## TEXT SEGMENT
This Directive shall apply to contracts under which a trader supplies goods or services to a consumer and which are concluded during an excursion organised by the trader away from his business premises or during a visit by trader (i) to the consumer’s home…..(ii) to the consumer’s place of work…

28.

In paragraphs 18-19 and 22-23 of its judgement, the ECJ said:

18.

In determining whether a contract of guarantee securing performance of a credit agreement by the principal debtor can fall within the scope of Directive 85/577, it should be noted that, apart from the exceptions listed in article 3 (2), the scope of the Directive is not limited according to the nature of the goods or services to be supplied under a contract; the only requirement is that the goods or services must be intended for private consumption .The grant of a credit facility is indeed the provision of a service, the contract of guarantee being merely ancillary to the principal contract, of which in practice it is usually a precondition.

19.

Furthermore, nothing in the wording of the Directive requires that the person concluding the contract under which goods or services are to be supplied be the person to whom they are supplied. Directive 85/577 is designed to protect consumers by enabling them to withdraw from a contract concluded on the initiative of the trader rather than of the customer, where the customer may have been unable to see all the implications of his act. Consequently a contract benefiting a third party cannot be excluded from the scope of the Directive on the sole ground that the goods or services purchased were intended for the use of the third party standing outside the contractual relationship in question.

22.

However, it is apparent from the wording of article 1 of Directive 85/577 and from the ancillary nature of guarantees that the Directive covers only a guarantee ancillary to a contract whereby, in the context of “doorstep selling”, a consumer assumes obligations towards the trader with a view to obtaining goods or services from him. Furthermore, since the Directive is designed to protect only consumers, a guarantee comes within the scope of the Directive only where, in accordance with the first indent of article 2, the guarantor has entered into a commitment for a purpose which can be regarded as unconnected with his trade or profession.

## REQUIRED ACTION A
Rewrite the saved data listing from its first line through the line containing "a de la unidad", swapping "Epost" for "E-post" and leaving everything else unchanged.
The Directive 85/577 excerpt and the listing come from separate sources.

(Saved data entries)

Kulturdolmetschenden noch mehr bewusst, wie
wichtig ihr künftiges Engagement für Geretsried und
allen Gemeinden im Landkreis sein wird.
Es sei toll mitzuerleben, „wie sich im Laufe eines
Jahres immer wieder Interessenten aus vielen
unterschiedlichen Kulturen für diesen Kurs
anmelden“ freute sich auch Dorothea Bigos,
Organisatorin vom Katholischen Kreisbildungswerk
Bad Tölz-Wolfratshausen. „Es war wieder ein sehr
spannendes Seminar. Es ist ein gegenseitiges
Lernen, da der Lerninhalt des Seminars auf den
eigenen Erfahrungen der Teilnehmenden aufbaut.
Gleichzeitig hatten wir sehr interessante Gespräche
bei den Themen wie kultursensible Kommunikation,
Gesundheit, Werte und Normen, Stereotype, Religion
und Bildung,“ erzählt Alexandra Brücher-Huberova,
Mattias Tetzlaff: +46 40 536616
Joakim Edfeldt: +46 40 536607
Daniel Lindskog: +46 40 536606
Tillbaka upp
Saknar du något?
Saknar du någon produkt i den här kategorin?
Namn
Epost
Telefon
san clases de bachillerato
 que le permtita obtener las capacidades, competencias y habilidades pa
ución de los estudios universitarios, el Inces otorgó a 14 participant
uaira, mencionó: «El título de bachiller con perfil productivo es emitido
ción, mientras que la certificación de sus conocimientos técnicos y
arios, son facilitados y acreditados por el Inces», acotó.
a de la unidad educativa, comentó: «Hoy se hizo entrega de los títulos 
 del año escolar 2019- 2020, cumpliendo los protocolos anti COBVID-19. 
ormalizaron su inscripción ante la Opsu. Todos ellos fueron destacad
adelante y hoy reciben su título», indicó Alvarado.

## REQUIRED ACTION B
Retype the Directive 85/577 excerpt in full, with no changes.

## EXERCISE RESULT A
Kulturdolmetschenden noch mehr bewusst, wie
wichtig ihr künftiges Engagement für Geretsried und
allen Gemeinden im Landkreis sein wird.
Es sei toll mitzuerleben, „wie sich im Laufe eines
Jahres immer wieder Interessenten aus vielen
unterschiedlichen Kulturen für diesen Kurs
anmelden“ freute sich auch Dorothea Bigos,
Organisatorin vom Katholischen Kreisbildungswerk
Bad Tölz-Wolfratshausen. „Es war wieder ein sehr
spannendes Seminar. Es ist ein gegenseitiges
Lernen, da der Lerninhalt des Seminars auf den
eigenen Erfahrungen der Teilnehmenden aufbaut.
Gleichzeitig hatten wir sehr interessante Gespräche
bei den Themen wie kultursensible Kommunikation,
Gesundheit, Werte und Normen, Stereotype, Religion
und Bildung,“ erzählt Alexandra Brücher-Huberova,
Mattias Tetzlaff: +46 40 536616
Joakim Edfeldt: +46 40 536607
Daniel Lindskog: +46 40 536606
Tillbaka upp
Saknar du något?
Saknar du någon produkt i den här kategorin?
Namn
E-post
Telefon
san clases de bachillerato
 que le permtita obtener las capacidades, competencias y habilidades pa
ución de los estudios universitarios, el Inces otorgó a 14 participant
uaira, mencionó: «El título de bachiller con perfil productivo es emitido
ción, mientras que la certificación de sus conocimientos técnicos y
arios, son facilitados y acreditados por el Inces», acotó.
a de la unidad educativa, comentó: «Hoy se hizo entrega de los títulos 

## EXERCISE RESULT B
This Directive shall apply to contracts under which a trader supplies goods or services to a consumer and which are concluded during an excursion organised by the trader away from his business premises or during a visit by trader (i) to the consumer’s home…..(ii) to the consumer’s place of work…

28.

In paragraphs 18-19 and 22-23 of its judgement, the ECJ said:

18.

In determining whether a contract of guarantee securing performance of a credit agreement by the principal debtor can fall within the scope of Directive 85/577, it should be noted that, apart from the exceptions listed in article 3 (2), the scope of the Directive is not limited according to the nature of the goods or services to be supplied under a contract; the only requirement is that the goods or services must be intended for private consumption .The grant of a credit facility is indeed the provision of a service, the contract of guarantee being merely ancillary to the principal contract, of which in practice it is usually a precondition.

19.

Furthermore, nothing in the wording of the Directive requires that the person concluding the contract under which goods or services are to be supplied be the person to whom they are supplied. Directive 85/577 is designed to protect consumers by enabling them to withdraw from a contract concluded on the initiative of the trader rather than of the customer, where the customer may have been unable to see all the implications of his act. Consequently a contract benefiting a third party cannot be excluded from the scope of the Directive on the sole ground that the goods or services purchased were intended for the use of the third party standing outside the contractual relationship in question.

22.

However, it is apparent from the wording of article 1 of Directive 85/577 and from the ancillary nature of guarantees that the Directive covers only a guarantee ancillary to a contract whereby, in the context of “doorstep selling”, a consumer assumes obligations towards the trader with a view to obtaining goods or services from him. Furthermore, since the Directive is designed to protect only consumers, a guarantee comes within the scope of the Directive only where, in accordance with the first indent of article 2, the guarantor has entered into a commitment for a purpose which can be regarded as unconnected with his trade or profession.